- JOB -
Copy every entry exactly as given, minus the images.

[Start of section]

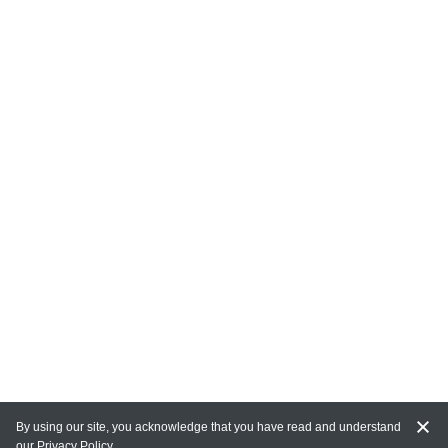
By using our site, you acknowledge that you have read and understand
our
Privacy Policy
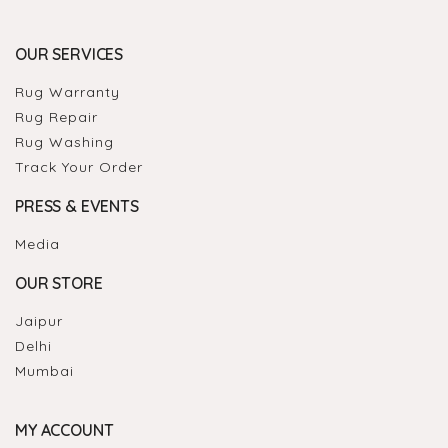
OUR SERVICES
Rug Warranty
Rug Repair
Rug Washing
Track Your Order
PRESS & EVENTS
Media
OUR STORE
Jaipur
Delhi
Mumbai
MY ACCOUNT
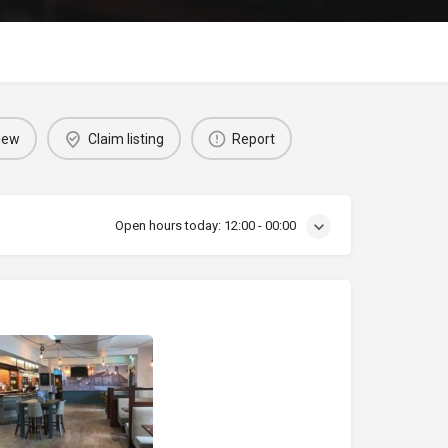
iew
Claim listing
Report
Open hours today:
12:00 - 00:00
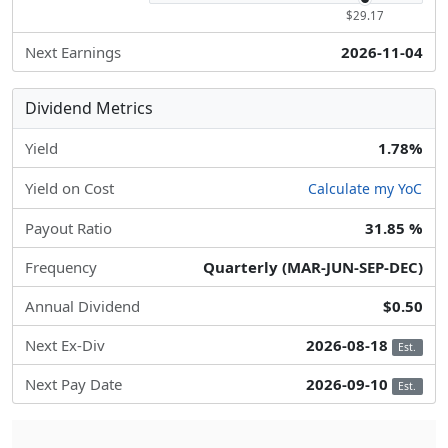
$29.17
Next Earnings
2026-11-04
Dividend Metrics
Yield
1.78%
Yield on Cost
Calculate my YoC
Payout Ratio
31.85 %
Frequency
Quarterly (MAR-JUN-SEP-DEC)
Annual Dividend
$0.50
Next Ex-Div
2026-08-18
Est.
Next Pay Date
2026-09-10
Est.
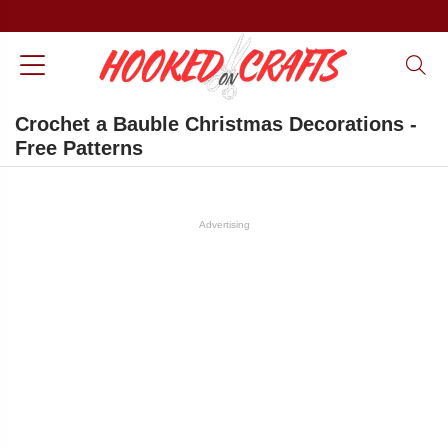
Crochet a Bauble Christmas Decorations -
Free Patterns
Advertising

[End of section]

- RESULT FOR THIS TASK -
By using our site, you acknowledge that you have read and understand
our
Privacy Policy
OUR SERVICES
Rug Warranty
Rug Repair
Rug Washing
Track Your Order
PRESS & EVENTS
Media
OUR STORE
Jaipur
Delhi
Mumbai
MY ACCOUNT
iew
Claim listing
Report
Open hours today:
12:00 - 00:00
$29.17
Next Earnings
2026-11-04
Dividend Metrics
Yield
1.78%
Yield on Cost
Calculate my YoC
Payout Ratio
31.85 %
Frequency
Quarterly (MAR-JUN-SEP-DEC)
Annual Dividend
$0.50
Next Ex-Div
2026-08-18
Est.
Next Pay Date
2026-09-10
Est.
Crochet a Bauble Christmas Decorations -
Free Patterns
Advertising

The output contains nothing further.